╭─ SELECTED PASSAGE

The best way to reduce carbon emissions from the transport sector in New Zealand is to switch to alternative fuels and decarbonise the electricity grid. Personal behaviour change will have an impact, but not enough, a new study has found.

According to the chief executive of Infrastructure New Zealand Stephen Selwood, a new report from thinkstep has found that activities such as car sharing, teleworking, home deliveries and using more public transport will save around 15 per cent of carbon emission compared to the near 90 per cent reductions needed to meet climate targets.

“Many people think that enabling alternatives to the car is the best way to reduce carbon emissions in New Zealand,” Selwood said.

But thinkstep’s report calculates that a shift to electric, biofuel and hydrogen-powered vehicles has potential to reduce carbon emissions from consumption by up to 88 per cent by 2050. The Creating a positive drive: Decarbonisation of New Zealand’s transport sector by 2050 was launched on Thursday.

A shift to electric, biofuel and hydrogen-powered vehicles “has the potential to reduce carbon emissions from consumption by up to 88 per cent by 2050,” the report says.

In order to achieve this shift, renewable energy generation would have to double in capacity, and the country would have to see the conversion of five per cent of agricultural land to the production of biofuels.

Encouraging ride-sharing and the use of public transport would have benefits that are more achievable in a short space of time than a complete switch to zero emission transport, but they would only change a small proportion, up to 29 per cent, of total journeys,  the report says.

Everything helps

The government could encourage people to share rides by establishing carpool lanes, and create a pricing model to encourage electric vehicles.

Transport scenarios for New Zealand in the report for 2050 relative to 2015 (savings include domestic greenhouse gas emissions only)

“The role of government and business, as we see it, is to make these low-carbon choices easy and convenient,” says the report.

“While we still depend on fossil fuels, ride-sharing has the potential to be a quick win for New Zealand on climate change,” Dr Jeff Vickers, technical director of thinkstep and lead author of the report said.

“It reduces carbon emissions and road congestion immediately, and the carbon story gets even better as we move to electric vehicles. This is something that could happen virtually overnight, as all you need is a smartphone.”

A year ago Prime Minister Jacinda Ardern set out a plan for New Zealand to transition its electricity grid to renewables by 2035. Between 50 to 60 per cent is already delivered by hydroelectric power. Ms Ardern’s long-term goal is for New Zealand to achieve zero carbon emissions by 2050.

╰─
╭─ PROVIDED DATA

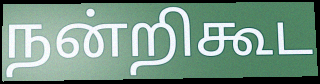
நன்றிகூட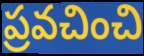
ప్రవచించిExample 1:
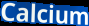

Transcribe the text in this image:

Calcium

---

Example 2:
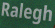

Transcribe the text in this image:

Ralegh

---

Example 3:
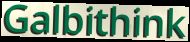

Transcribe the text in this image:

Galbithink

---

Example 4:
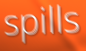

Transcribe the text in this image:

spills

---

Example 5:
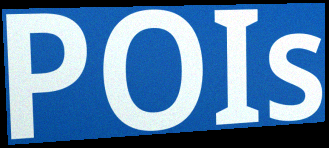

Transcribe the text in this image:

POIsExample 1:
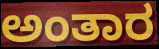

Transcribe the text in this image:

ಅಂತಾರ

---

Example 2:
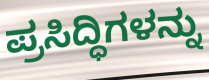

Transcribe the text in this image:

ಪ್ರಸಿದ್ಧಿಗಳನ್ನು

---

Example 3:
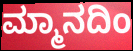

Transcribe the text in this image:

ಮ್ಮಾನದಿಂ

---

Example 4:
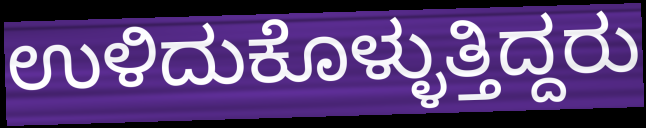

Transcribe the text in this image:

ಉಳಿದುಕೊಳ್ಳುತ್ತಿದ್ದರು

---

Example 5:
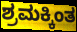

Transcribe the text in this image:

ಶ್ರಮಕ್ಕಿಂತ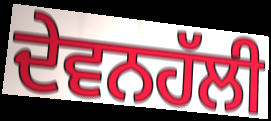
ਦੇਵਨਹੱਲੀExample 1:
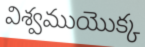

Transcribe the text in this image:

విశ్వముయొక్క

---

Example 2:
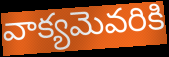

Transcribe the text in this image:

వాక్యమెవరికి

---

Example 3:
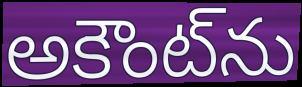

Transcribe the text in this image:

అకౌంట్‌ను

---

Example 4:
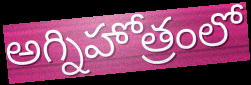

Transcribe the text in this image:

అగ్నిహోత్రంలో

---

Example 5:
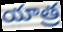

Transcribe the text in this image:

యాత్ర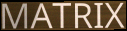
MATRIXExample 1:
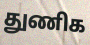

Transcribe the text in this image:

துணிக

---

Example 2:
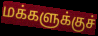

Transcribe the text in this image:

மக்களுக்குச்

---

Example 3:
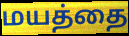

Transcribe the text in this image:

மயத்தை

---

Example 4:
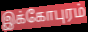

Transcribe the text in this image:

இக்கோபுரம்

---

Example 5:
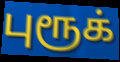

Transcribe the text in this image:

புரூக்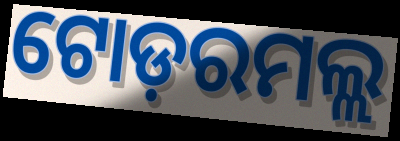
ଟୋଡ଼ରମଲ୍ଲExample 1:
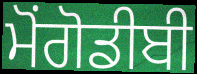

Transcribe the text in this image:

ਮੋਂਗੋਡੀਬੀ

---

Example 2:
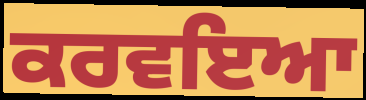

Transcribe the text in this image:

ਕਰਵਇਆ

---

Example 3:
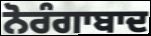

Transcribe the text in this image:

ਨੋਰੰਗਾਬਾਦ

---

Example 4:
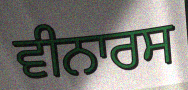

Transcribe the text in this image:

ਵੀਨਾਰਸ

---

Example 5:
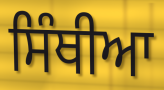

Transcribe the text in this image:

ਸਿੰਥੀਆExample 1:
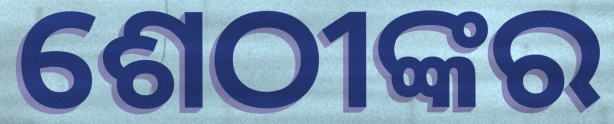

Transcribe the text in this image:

╰─
╭─ PROVIDED DATA

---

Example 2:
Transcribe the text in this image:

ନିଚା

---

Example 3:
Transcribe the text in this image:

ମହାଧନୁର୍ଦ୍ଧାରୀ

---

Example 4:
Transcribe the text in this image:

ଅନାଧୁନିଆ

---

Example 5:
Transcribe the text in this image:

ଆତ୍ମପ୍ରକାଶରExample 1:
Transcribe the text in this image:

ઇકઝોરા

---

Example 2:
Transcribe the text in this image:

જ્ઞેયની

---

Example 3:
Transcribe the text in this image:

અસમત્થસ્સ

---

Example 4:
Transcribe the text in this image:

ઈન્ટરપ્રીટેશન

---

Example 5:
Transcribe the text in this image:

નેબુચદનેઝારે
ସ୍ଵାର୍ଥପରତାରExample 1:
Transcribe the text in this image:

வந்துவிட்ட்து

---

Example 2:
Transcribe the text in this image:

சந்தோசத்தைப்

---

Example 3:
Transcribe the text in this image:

╰─

PROBLEMS TO SOLVE →
1: In the article on decarbonizing New Zealand's transport, what share of the country's electricity is already delivered by hydroelectric power?
2: List the activities that the article on decarbonizing New Zealand's transport says will save around 15 percent of carbon emissions.
3: Write out the part of the article on decarbonizing New Zealand's transport starting with "Everything helps" and going on through "gas emissions only)".

SOLVED PROBLEMS →
1: Between 50 and 60 percent.

2: Car sharing, teleworking, home deliveries and using more public transport.

3:
Everything helps

The government could encourage people to share rides by establishing carpool lanes, and create a pricing model to encourage electric vehicles.

Transport scenarios for New Zealand in the report for 2050 relative to 2015 (savings include domestic greenhouse gas emissions only)